Voll von der Rolle: Aus den Fugen geraten Kinonews | 12.03.2020 | ewei

„Reguläres Essen ab 12.30 Uhr“ ist auf dem Aushang an der blickdichten Glastür zu lesen. Und: „Reste-Essen 13 bis 13.30 Uhr“. In dem einladenden Raum hinter der Tür ist gleich zu spüren, dass es hier um mehr als einen gemeinsamen Mittagstisch geht: Die Anwesenden reden, schweigen, lachen, leiden, trauern und feiern miteinander; in freundlicher Atmosphäre tauschen sie sich aus über die kleinen oder großen Freuden und Sorgen ihres Alltags.

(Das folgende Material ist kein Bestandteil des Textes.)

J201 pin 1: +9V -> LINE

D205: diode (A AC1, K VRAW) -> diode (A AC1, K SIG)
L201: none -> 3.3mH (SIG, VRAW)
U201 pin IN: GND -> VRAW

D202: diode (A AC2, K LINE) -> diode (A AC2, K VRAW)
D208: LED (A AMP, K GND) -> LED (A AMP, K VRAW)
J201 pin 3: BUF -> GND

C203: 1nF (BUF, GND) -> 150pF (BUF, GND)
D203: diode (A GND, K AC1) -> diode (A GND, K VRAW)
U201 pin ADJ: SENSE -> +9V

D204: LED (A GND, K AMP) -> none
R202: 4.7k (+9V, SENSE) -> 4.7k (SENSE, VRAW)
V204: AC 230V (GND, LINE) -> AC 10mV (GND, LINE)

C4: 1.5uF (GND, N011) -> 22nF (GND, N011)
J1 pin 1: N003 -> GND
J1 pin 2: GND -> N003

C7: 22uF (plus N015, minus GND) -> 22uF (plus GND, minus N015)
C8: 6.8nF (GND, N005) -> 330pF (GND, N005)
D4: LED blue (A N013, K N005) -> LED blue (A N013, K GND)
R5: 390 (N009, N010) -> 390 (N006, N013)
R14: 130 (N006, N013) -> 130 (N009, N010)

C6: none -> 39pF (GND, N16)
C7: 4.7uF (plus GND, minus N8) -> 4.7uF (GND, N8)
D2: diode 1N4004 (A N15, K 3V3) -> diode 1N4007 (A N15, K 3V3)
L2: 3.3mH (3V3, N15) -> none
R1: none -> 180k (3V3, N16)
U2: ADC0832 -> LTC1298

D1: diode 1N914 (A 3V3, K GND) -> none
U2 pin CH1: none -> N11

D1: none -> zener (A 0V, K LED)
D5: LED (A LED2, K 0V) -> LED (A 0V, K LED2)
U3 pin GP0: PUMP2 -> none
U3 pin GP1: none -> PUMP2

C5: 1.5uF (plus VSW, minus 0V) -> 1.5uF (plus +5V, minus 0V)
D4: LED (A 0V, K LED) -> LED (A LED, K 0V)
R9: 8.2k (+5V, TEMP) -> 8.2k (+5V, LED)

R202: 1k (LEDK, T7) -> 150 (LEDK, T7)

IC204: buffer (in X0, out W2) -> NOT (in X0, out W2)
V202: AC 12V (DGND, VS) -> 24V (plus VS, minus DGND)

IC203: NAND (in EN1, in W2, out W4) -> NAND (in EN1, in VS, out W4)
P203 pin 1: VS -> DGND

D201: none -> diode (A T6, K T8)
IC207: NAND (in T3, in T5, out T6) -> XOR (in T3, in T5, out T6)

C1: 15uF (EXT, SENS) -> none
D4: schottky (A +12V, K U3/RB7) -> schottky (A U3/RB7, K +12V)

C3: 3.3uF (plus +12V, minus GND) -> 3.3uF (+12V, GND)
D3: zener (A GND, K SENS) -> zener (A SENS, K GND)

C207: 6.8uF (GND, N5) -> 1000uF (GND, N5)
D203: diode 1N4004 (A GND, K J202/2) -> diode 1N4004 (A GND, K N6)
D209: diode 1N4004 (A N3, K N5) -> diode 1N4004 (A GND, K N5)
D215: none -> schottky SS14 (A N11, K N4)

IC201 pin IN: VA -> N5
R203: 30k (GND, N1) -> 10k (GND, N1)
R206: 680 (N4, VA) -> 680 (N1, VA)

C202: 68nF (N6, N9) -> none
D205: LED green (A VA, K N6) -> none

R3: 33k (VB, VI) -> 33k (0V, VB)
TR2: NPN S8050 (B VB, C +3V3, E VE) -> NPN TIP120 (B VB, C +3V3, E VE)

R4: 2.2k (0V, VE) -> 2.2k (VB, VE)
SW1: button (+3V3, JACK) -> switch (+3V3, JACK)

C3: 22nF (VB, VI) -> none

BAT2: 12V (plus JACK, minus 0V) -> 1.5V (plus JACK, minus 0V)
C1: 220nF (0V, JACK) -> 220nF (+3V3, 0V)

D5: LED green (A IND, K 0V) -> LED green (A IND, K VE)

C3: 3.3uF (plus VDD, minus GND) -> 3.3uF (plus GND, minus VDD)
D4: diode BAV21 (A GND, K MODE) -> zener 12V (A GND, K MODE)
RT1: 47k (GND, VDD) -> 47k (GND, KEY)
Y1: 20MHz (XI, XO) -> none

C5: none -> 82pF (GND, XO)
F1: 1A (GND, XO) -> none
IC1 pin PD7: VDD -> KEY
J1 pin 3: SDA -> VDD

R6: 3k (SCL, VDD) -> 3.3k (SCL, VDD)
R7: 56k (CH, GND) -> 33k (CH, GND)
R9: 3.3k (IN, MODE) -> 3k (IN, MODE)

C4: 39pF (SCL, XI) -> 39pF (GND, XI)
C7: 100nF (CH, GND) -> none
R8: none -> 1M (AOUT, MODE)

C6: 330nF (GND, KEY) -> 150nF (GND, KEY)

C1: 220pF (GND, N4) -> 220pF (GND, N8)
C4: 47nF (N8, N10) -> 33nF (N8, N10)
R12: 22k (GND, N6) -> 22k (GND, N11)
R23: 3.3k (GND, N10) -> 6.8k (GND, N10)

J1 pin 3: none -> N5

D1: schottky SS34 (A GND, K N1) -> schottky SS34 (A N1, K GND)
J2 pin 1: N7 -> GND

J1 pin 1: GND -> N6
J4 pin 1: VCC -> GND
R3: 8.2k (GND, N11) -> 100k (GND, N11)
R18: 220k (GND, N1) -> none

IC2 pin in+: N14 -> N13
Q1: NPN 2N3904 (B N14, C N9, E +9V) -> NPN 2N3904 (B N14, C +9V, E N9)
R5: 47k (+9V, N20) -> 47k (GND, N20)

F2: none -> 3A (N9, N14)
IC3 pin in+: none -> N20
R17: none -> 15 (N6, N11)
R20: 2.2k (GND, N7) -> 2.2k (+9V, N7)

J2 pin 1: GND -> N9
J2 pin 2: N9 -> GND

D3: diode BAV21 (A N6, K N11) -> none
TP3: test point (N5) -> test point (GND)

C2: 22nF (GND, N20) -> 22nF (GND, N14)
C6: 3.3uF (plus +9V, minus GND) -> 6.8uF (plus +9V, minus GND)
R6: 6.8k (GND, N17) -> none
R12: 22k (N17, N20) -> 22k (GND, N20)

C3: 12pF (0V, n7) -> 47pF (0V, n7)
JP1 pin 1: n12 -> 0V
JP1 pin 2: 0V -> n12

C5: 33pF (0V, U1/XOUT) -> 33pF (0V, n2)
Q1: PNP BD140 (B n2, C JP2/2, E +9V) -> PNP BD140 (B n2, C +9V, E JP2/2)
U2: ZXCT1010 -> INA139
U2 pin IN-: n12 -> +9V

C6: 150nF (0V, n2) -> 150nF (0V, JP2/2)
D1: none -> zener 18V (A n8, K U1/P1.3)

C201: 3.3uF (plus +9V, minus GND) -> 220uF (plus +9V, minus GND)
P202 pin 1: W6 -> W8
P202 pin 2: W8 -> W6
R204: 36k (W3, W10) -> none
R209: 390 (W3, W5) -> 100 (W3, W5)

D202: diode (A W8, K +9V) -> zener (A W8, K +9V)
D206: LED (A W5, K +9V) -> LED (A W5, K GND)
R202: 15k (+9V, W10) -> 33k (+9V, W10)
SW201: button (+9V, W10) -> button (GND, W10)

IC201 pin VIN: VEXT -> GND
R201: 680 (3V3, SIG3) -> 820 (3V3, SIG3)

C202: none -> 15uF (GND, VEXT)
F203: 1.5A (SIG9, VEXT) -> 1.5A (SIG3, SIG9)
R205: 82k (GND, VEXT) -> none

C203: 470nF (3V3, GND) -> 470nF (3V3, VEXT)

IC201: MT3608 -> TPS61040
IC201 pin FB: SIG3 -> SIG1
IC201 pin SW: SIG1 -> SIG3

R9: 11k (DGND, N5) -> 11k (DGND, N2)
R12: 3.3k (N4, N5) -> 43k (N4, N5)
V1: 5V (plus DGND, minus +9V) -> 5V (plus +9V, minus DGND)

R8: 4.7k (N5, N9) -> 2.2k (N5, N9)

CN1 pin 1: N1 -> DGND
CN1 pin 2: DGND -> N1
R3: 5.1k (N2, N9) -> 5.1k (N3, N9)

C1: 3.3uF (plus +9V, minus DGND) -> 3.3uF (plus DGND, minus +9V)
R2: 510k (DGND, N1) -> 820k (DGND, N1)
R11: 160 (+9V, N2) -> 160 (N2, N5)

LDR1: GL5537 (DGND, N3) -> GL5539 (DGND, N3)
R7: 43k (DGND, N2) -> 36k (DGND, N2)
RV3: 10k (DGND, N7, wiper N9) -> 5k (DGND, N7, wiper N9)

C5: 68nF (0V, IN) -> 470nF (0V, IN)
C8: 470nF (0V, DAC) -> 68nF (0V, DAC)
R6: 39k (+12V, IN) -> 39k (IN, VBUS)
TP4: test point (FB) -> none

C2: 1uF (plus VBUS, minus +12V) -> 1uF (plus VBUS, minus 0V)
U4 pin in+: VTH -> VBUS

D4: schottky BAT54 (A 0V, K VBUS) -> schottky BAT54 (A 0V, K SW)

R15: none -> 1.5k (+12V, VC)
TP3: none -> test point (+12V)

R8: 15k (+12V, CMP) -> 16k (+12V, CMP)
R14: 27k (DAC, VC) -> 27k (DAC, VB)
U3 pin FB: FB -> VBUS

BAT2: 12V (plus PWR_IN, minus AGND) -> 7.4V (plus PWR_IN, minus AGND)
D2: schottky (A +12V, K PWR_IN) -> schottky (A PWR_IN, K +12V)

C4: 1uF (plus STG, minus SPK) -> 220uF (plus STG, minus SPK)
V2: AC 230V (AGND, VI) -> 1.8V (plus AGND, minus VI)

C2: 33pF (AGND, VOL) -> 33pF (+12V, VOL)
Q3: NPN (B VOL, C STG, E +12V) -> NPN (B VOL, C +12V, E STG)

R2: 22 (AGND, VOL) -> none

„Club 55“ ist der Name dieser in der zweiten Etage eines Altbaus in der Schwarzwaldstraße gelegenen Begegnungsstätte. Sie ist an allen Werktagen der Woche ge-
öffnet und wird betrieben von der Freiburger Hilfsgemeinschaft (FHG), die im Oktober 1970 gegründet wurde. Hier treffen sich regelmäßig ein paar Dutzend Menschen, manche kommen täglich, andere eher sporadisch. Die meisten bleiben nach dem Essen noch da, sprechen auch mit Außenseitern „mit beeindruckender Offenheit“ über ihre Psychiatrie-Erfahrungen.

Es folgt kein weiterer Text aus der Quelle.